- In a crucial step toward nationwide interoperability, eight leading healthcare organizations went live with Surescripts National Record Locator Service (NRLS) as of this week.
According to a recent press release, “thousands of healthcare providers can harness the ability to identify previous care locations, share and retrieve clinical records nationwide, and effectively get a more complete picture of patients’ medical history” with the help of Surescripts service.
Using prescription information, Surescripts assesses provider-patient relationships. After a search, NRLS produces a document listing the contact information of providers who have prescribed to the patient through the network. Surescripts then activates links to live Carequality endpoints to expedite the transition from record location to retrieval.
Carequality’s legal and technical framework, which employs a unified set of legal terms, policy requirements, technical specifications, and governance processes, enables a faster and easier connection between providers.
Within this framework, NRLS allows for data sharing across health IT platforms and networks to give healthcare providers faster and easier access to clinical records and historical patient visit locations.
Efficiently sharing protected health information (PHI) within existing EHR workflows mitigates the confusion and hassle of transferring information across incompatible systems so providers can focus more on patient care. Immediate access to comprehensive, up-to-date patient records allows for safer, more effective care and minimizes the margin for error.
According to Surescripts announcement, NRLS has grown to cover 140 million patients and more than 2 billion patient visits since its inception in March 2016. To date, Surescripts has enabled almost 6.5 million requests for patient locations and provided over 1.6 million location of care summaries.
Among the leading healthcare facilities utilizing Surescripts services are Cedars-Sinai, which boasts over 2,100 physicians and 2,800 nurses in the Greater Los Angeles area, and Sutter Health in Northern California, which employs over 5,000 doctors in 27 hospitals.
“The benefits are clear,” said Lewis Low, MD, Chief Medical Officer for Legacy Health, “We’ve already exchanged more than 82,000 patient records through the service, enabling our physicians to have a more complete care history of their patients regardless of where they were treated.”
Surescripts has steadily expanded its reach within the healthcare community since 2015, processing a total of 9.7 billion secure data transactions over the course of the calendar year, which marks a 48% increase over 2014.
Likewise, Carequality has grown significantly over the last year, surging from 3,000 clinics and 200 hospitals in August to 11,000 clinics and 500 hospitals in October. And earlier this month, Carequality reached an agreement with CommonWell Health Alliance that will lead participants in either initiative to benefit from many of the health data exchange services available to members of the other.
Working in conjunction, these interoperability systems streamline health data sharing from multiple angles.
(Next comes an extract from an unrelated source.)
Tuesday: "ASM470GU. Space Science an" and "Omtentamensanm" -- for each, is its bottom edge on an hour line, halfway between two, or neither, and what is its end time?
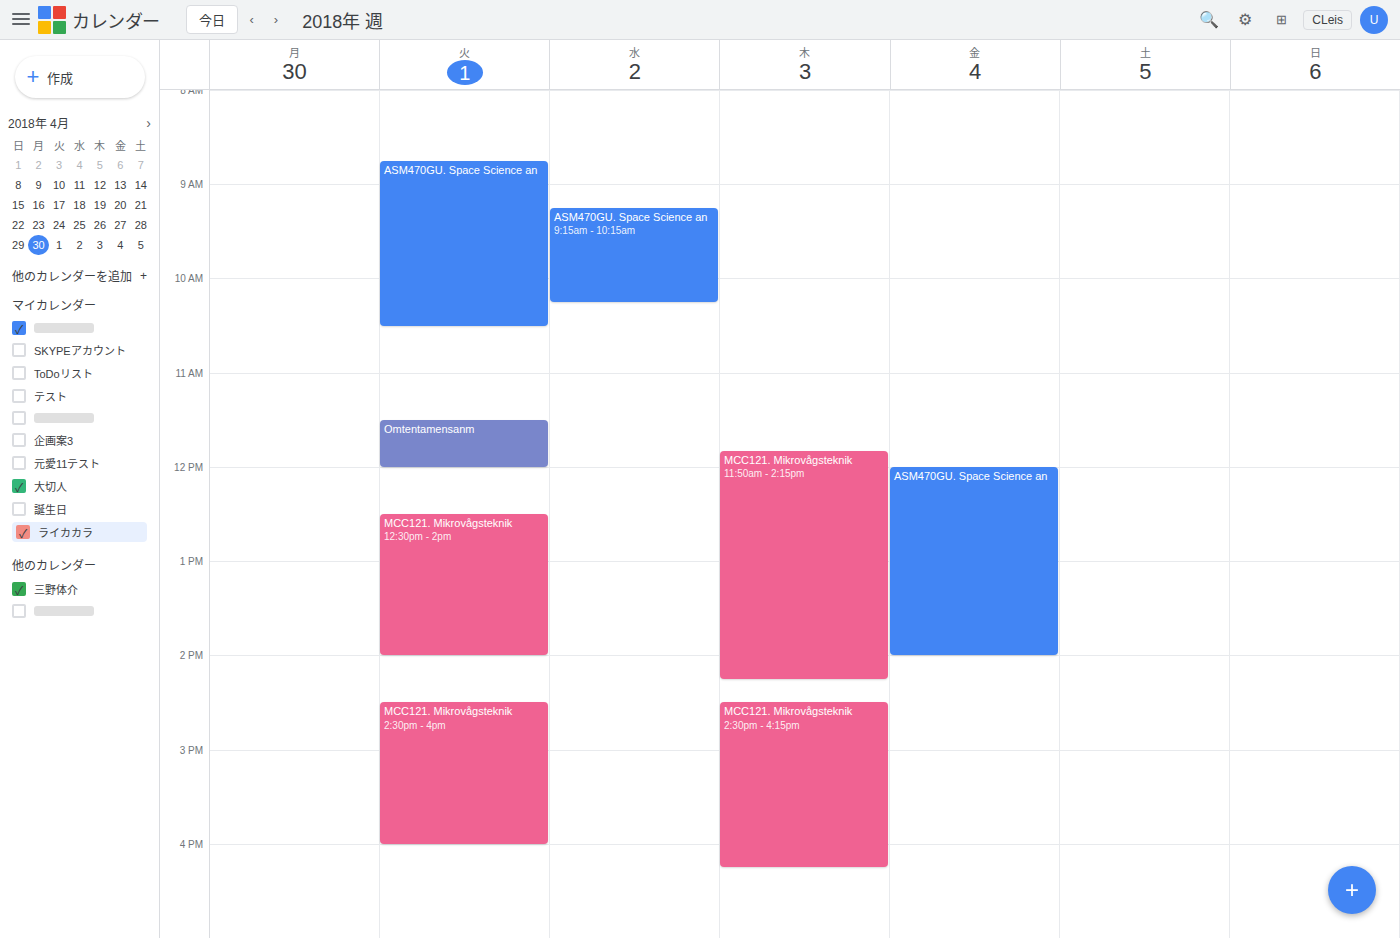
"ASM470GU. Space Science an": 10:30, halfway between the 10:00 and 11:00 lines. "Omtentamensanm": 12:00, exactly on the 12:00 line.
Legal, political, and technological hang-ups that would normally present arduous barriers to retrieving patient health information no longer hinder EHR accessibility.
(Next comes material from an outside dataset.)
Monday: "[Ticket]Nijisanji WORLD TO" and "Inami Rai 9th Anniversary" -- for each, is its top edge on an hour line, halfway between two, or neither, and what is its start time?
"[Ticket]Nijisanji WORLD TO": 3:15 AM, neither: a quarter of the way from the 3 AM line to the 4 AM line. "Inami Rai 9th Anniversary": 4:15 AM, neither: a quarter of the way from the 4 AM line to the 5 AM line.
In a true show of commitment, Surescripts is accelerating nationwide interoperability even further by announcing it is making NRLS free to EHR vendors until 2019.
“Surescripts is proud to take a leading role in this landmark effort to scale interoperability nationwide by leveraging our innovative network capabilities and data assets, because we recognize the urgent need to enhance patient safety and care quality,” said Surescripts CEO Tom Skelton in a September statement.
Success in expanding to eight more health facilities represents a significant step forward for not only Surescripts and Carequality as services but also healthcare interoperability as a whole. Major health organizations such as Cedars-Sinai, Novant Health, and Sutter Health signing on for the service may result in a ripple effect influencing more health organizations to follow suit.